Während ich einige Jahre auf Reisen zubrachte und insbesondere in Italien unschätzbare Eindrücke empfing, keimte und entwickelte sich der Plan zu meinem Hauptwerk, dem großangelegten »Vermächtniß Kains«, das in sechs Theilen die Liebe, das Eigenthum, den Krieg, den Staat, die Arbeit und den Tod behandeln soll, und das Gottschall in seiner »Geschichte der deutschen Nationalliteratur« eine »novellistische Theodicee«, eine »Divina comedia« in Prosa nennt. Der erste Theil desselben entstand unter mannigfachen Lebens- und Herzenskämpfen, unter allen jenen Qualen, welche uns die Liebe zu einem Weibe ohne Herz, die Schmerzen, welche uns der Verlust eines Bruders, einer Mutter zu bereiten vermag. Aber ich hatte von meinen kleinrussischen Bauern gelernt schweigend zu leiden und unermüdlich zu kämpfen, und so gab es zuletzt nichts, was ich nicht überwand. In Baden entstand »Der Wanderer«, in Florenz »Venus im Pelz, in Meran »Die Liebe des Plato« und »Marzella«.

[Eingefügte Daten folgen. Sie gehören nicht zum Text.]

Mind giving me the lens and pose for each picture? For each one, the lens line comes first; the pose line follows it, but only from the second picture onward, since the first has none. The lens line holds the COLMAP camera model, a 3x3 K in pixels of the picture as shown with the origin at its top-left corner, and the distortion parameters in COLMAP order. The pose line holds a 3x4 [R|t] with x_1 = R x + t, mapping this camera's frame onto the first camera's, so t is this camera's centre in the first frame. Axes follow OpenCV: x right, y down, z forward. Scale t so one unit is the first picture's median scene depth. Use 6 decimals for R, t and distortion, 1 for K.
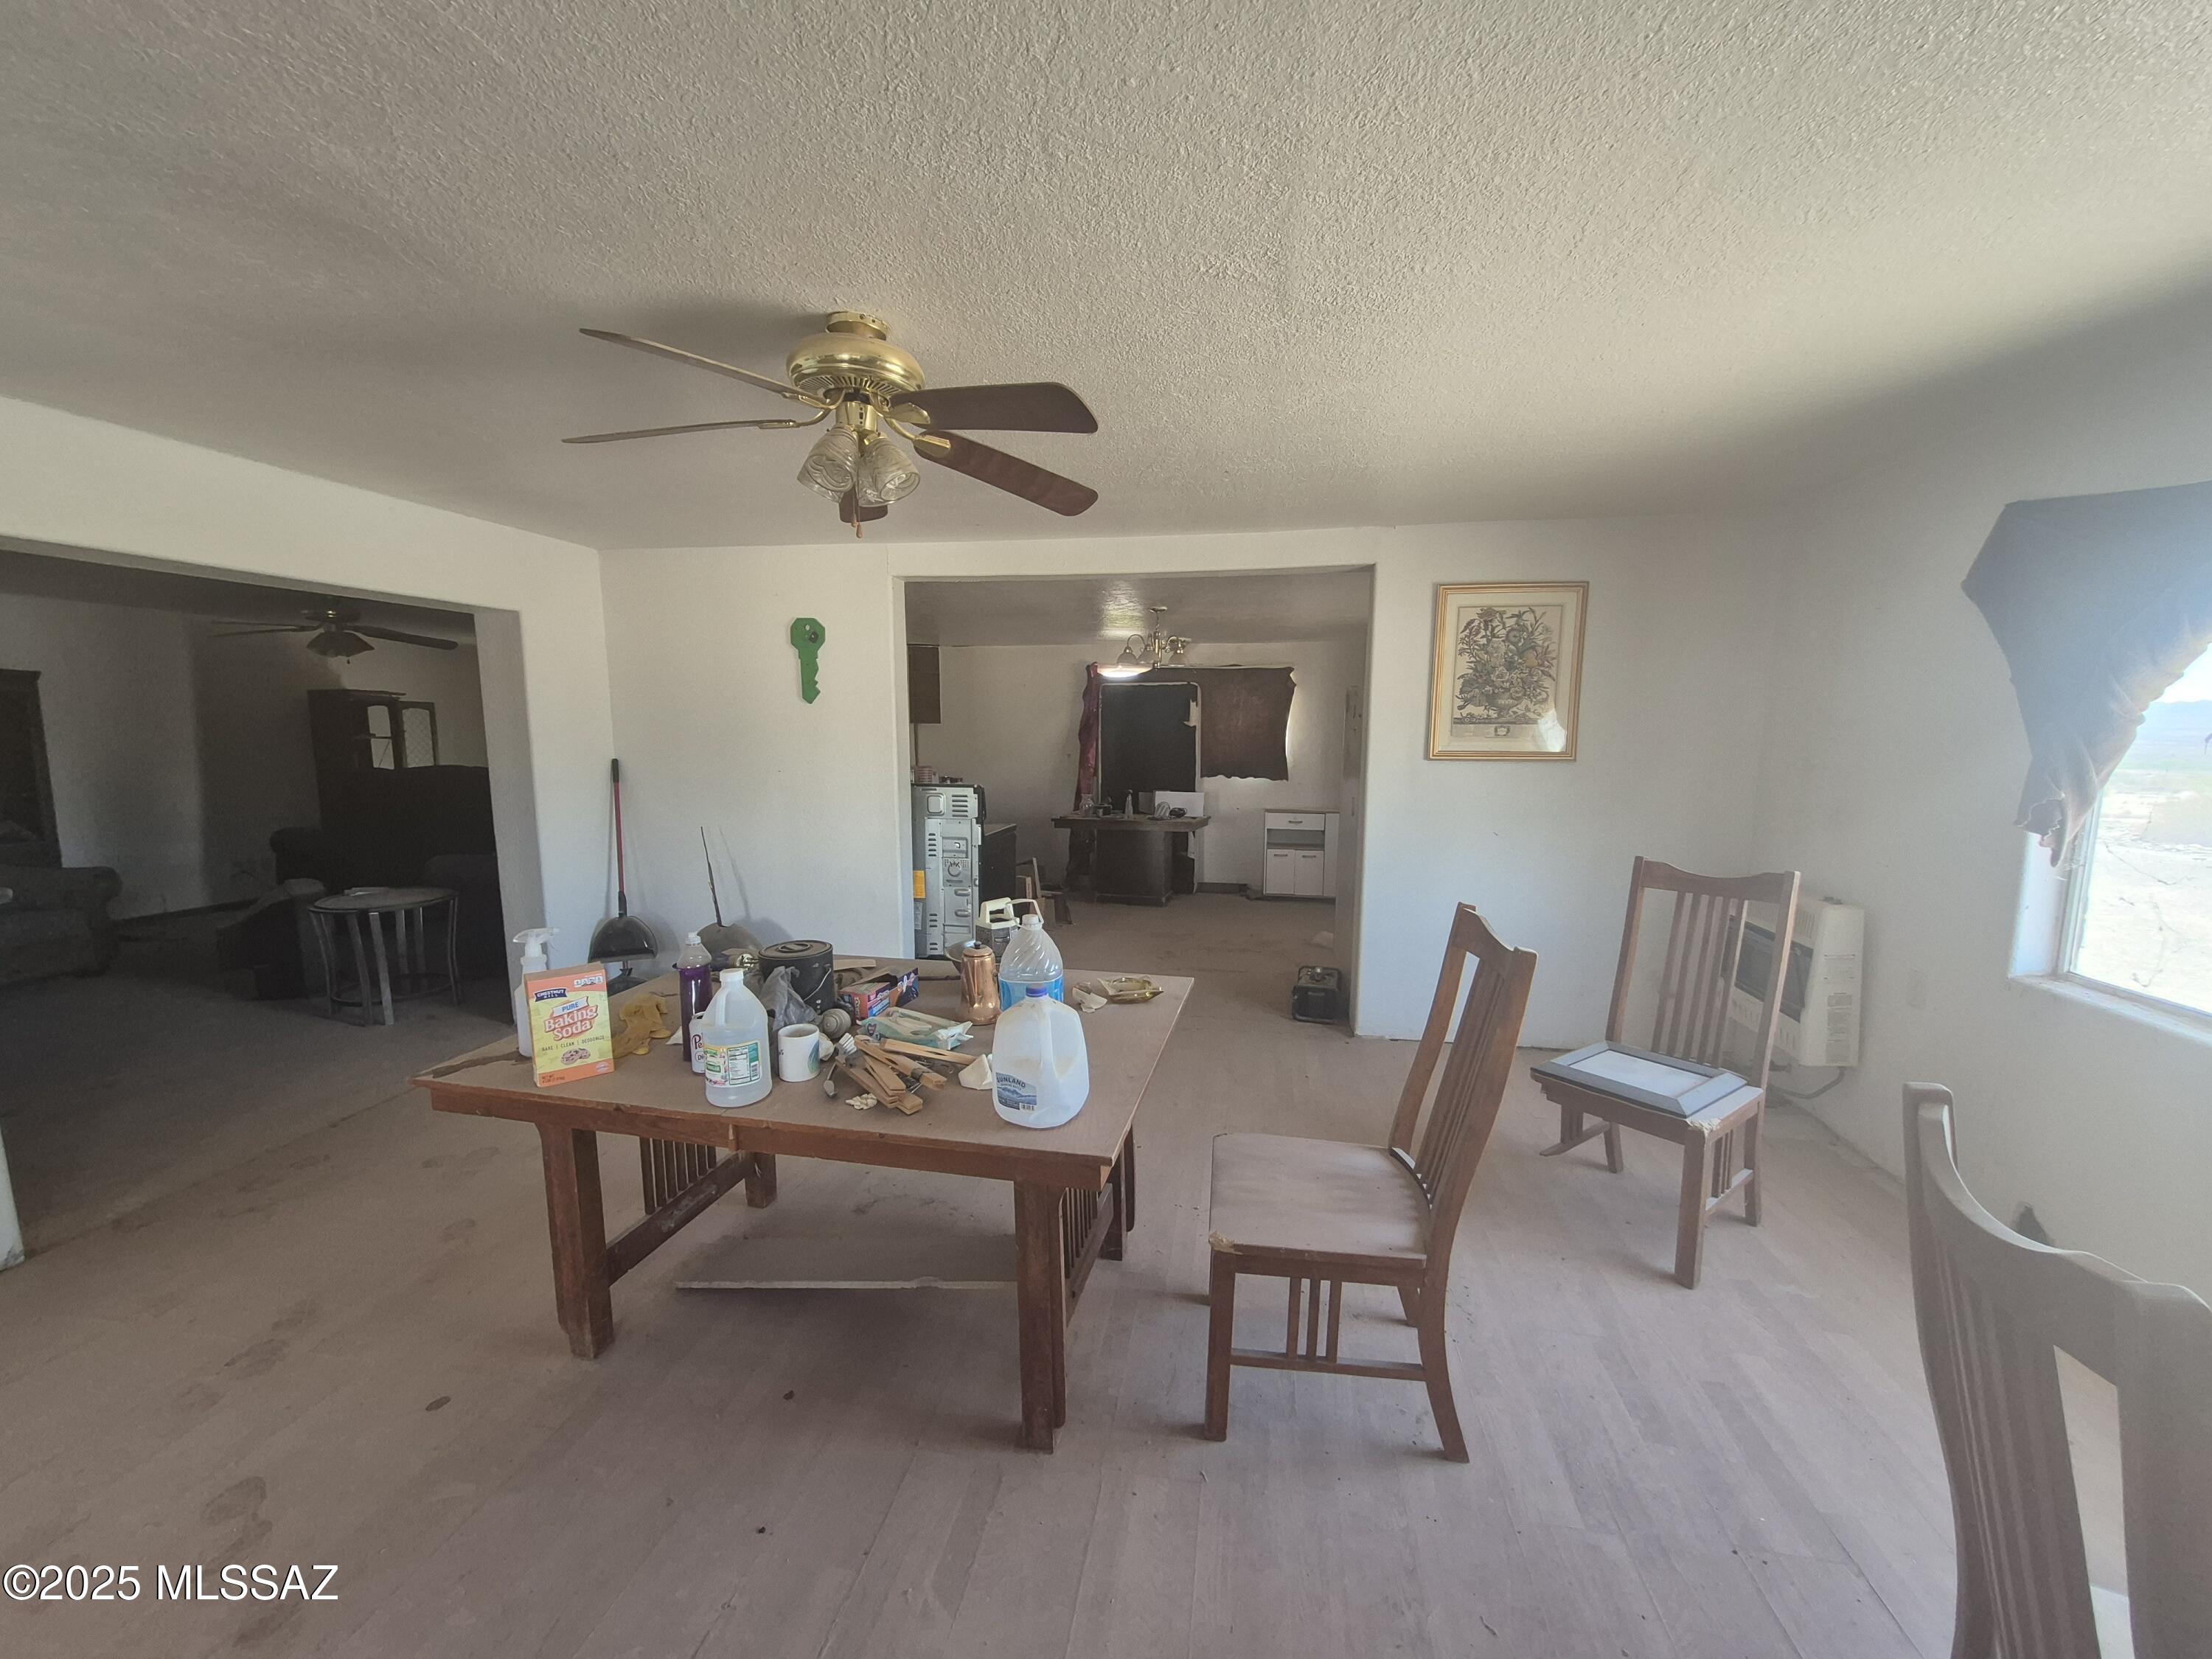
lens RADIAL K [[866.4, 0, 1101.3], [0, 866.4, 846.2], [0, 0, 1]] dist [0.001146, -0.000330]
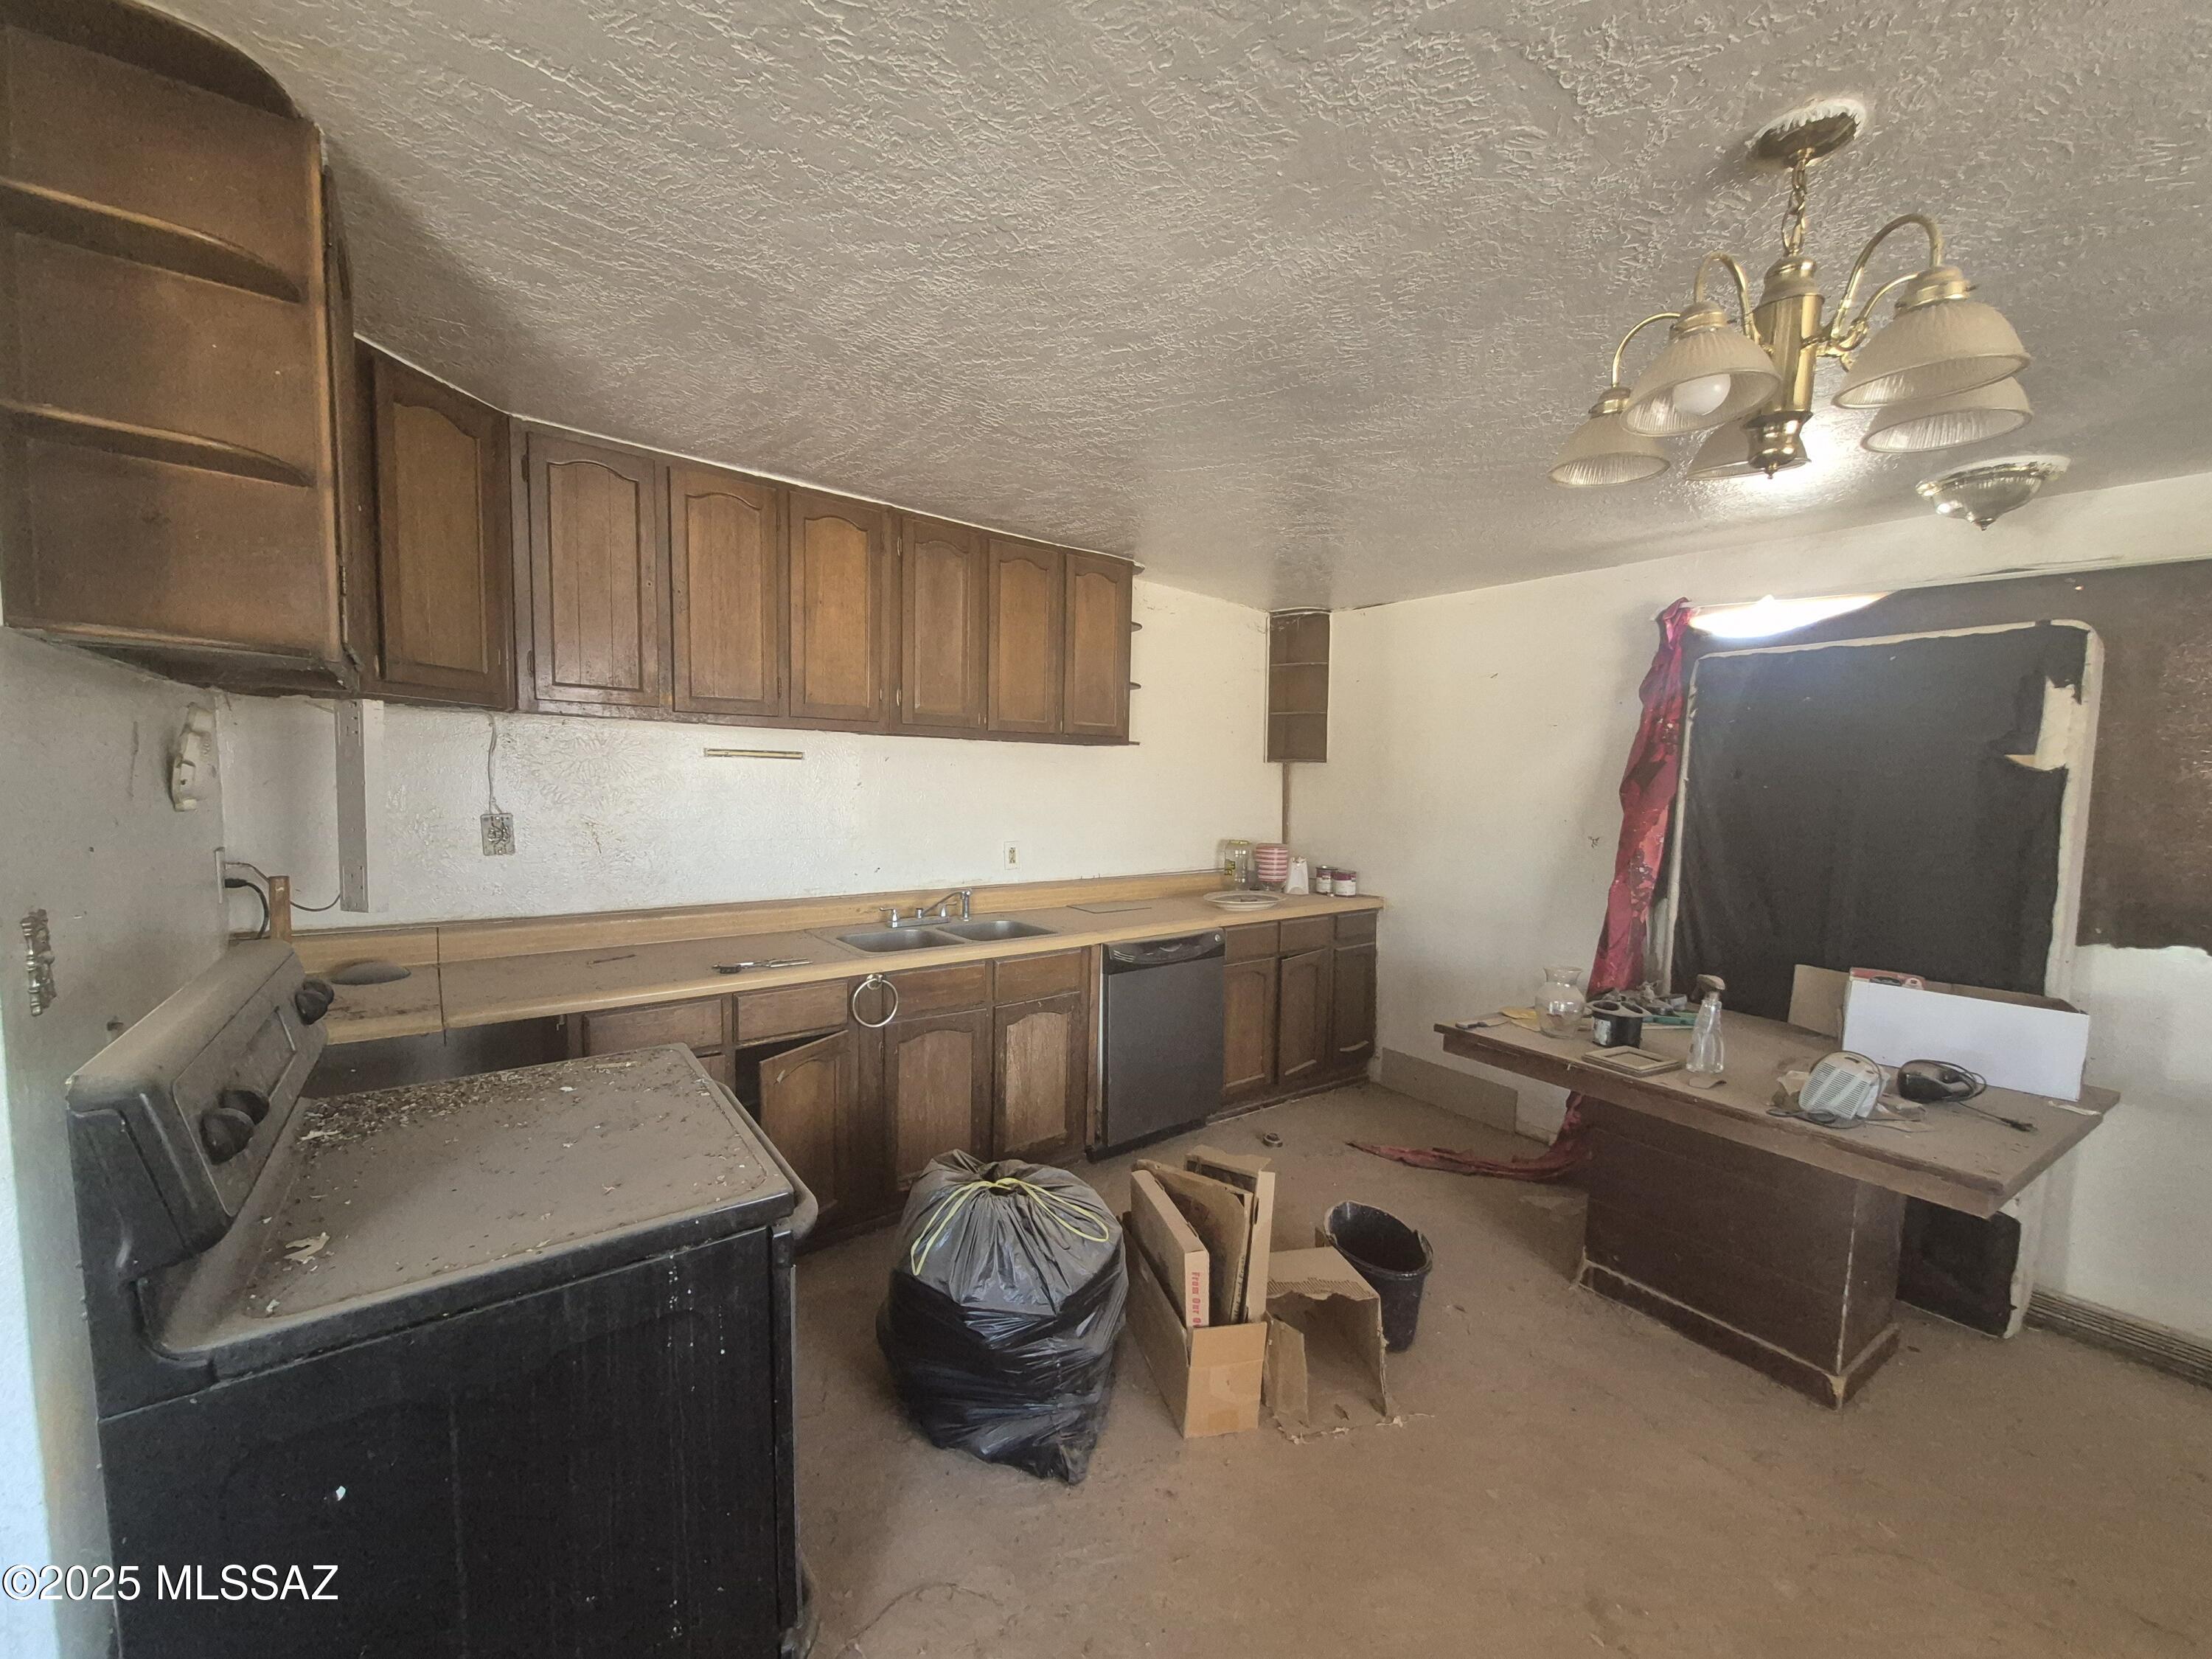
lens RADIAL K [[866.4, 0, 1101.3], [0, 866.4, 846.2], [0, 0, 1]] dist [0.001146, -0.000330]
pose [[0.748057, 0.065028, -0.660441, 0.059938], [-0.102934, 0.994513, -0.018667, -0.073076], [0.655603, 0.081946, 0.750646, 0.564621]]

Im Frühjahr 1870 erschien der erste Theil des »Vermächtniß Kains« »Die Liebe«, in dem für klassisch geltenden Verlage von Cotta in Stuttgart und hatte so glänzende Erfolg, daß binnen wenig Wochen ein zweiter Abdruck nöthig wurde.
Die deutsche Kritik urtheilte in sehr verschiedener Weise. Alle jene, welche nur den ästhetischen Maßstab anlegten, die Kenner, die Freunde echter Poesie, begrüßten in dem »Vermächtniß Kains« ein Werk von außerordentlicher Originalität, Schönheit und Tiefe. Nun kamen aber die Pharisäer des neuen Reiches der »Gottesfurcht und reinen Sitte« und entsetzten sich über die Freiheit, mit welcher der Autor die geschlechtlichen Verhältnisse behandelt. Ihnen schlossen sich jene blinden deutschen Patrioten an, deren auch die Hauptstadt Oesterreichs nicht ermangelt, da sie dort besonders gut bezahlt werden, jene Patrioten, denen Alles, was nicht deutsch ist, Haß und Furcht einflößt, die mit Johannes Scherr (siehe: »Michel, Geschichte eines Deutschen unserer Zeit«) das Franzosenthum für ein »Mischmasch von Aeffischem und Tigerlichem« (I. 169), das ganze französische Wesen für »Phrasenzug, Wind, Schwindel« (III.